MOE (Margin of Exposure)

Der Margin of Exposure (MOE) ist ein zur Risikoabschätzung verwendetes Instrument zur Abwägung möglicher Sicherheitsbedenken in Bezug auf in Lebens- und Futtermitteln vorkommende Substanzen, die sowohl genotoxisch (d.h. sie können die DNA schädigen) als auch kanzerogenen (Krebs erzeugend) sind. Beim MOE handelt es sich um das Verhältnis zweier Faktoren: der Dosis, bei der erstmals eine kleine, jedoch messbare schädliche Wirkung beobachtet wird und dem Expositionsniveau gegenüber der betrachteten Substanz für eine gegebene Population.
Je kleiner die zu erwartende Exposition ist, desto größer wird also der MOE. Die Grundlage für die Berechnung liefert z. B. die schon beschriebene BMDL10. Ein MOE von größer 10.000 (BMDL10, tumorauslösend bei 10 % der Tiere) liefert aus derzeitiger wissenschaftlicher Sicht wenig Anlass zur Besorgnis und berücksichtigt mehrere (Un)Sicherheitsfaktoren.
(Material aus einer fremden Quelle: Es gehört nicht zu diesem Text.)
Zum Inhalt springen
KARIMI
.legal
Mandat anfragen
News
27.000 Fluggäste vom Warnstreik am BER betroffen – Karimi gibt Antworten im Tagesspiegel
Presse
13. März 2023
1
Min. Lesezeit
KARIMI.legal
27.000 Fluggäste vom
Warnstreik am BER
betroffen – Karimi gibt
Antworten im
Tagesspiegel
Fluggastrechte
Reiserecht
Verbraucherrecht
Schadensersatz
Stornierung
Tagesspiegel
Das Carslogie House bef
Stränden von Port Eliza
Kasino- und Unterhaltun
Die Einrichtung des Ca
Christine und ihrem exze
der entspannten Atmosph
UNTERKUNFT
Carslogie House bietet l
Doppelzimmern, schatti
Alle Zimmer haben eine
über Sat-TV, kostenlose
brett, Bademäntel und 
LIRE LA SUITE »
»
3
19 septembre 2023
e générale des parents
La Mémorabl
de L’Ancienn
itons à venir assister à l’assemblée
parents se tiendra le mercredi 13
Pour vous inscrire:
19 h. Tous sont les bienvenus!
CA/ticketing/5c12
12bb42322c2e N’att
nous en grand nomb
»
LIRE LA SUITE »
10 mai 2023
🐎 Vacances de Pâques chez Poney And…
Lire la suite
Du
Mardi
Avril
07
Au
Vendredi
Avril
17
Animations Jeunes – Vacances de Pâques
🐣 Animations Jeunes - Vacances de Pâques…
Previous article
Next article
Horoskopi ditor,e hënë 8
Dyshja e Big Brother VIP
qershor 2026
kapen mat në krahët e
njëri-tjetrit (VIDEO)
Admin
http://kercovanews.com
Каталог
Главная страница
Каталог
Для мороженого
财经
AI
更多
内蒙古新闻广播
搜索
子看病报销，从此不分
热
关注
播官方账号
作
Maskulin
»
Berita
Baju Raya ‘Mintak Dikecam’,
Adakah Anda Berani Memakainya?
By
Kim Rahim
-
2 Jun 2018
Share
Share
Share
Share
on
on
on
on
TTC-Konzept (Threshold of Toxicology Concern)

Aufgrund verbesserter Analyseverfahren lassen sich mittlerweile immer mehr Substanzen nachweisen, die in niedrigen und sehr niedrigen Konzentrationen in Lebens- und Futtermitteln vorkommen. Für viele dieser Substanzen stehen jedoch wenige oder gar keine toxikologischen Daten zur Verfügung. Das TTC-Konzept wurde entwickelt, um das Risiko dieser Substanzen auf ihre schädliche Wirkung hin zu bewerten. Dabei werden Substanzen mit bekannter chemischer Struktur anhand chemisch ähnlicher Stoffe, welche bereits eine toxikologisch Beurteilung besitzen, bewertet und ein Grenzwert festgelegt. Dieser ist nach dem Vorsorgeprinzip sehr niedrig gehalten. Durch spätere toxikologische Untersuchungen kann dieser fiktive Grenzwert bestätigt oder neu definiert werden.


Eine Übersicht der hier vorgestellten toxikologischen Kenngrößen ist der Abbildung 1 zu entnehmen.

Abbildung 1: Überblick der beschriebenen toxikologischen Kenngrößen und deren Berechnungen



In den letzten Jahren hat sich ein EU-weit harmonisiertes System zur Risikoabschätzung toxikologisch relevanter Substanzen etabliert, welches im Sinne des vorbeugenden Schutzes der Verbrauchergesundheit stetig weiterentwickelt und angepasst wird.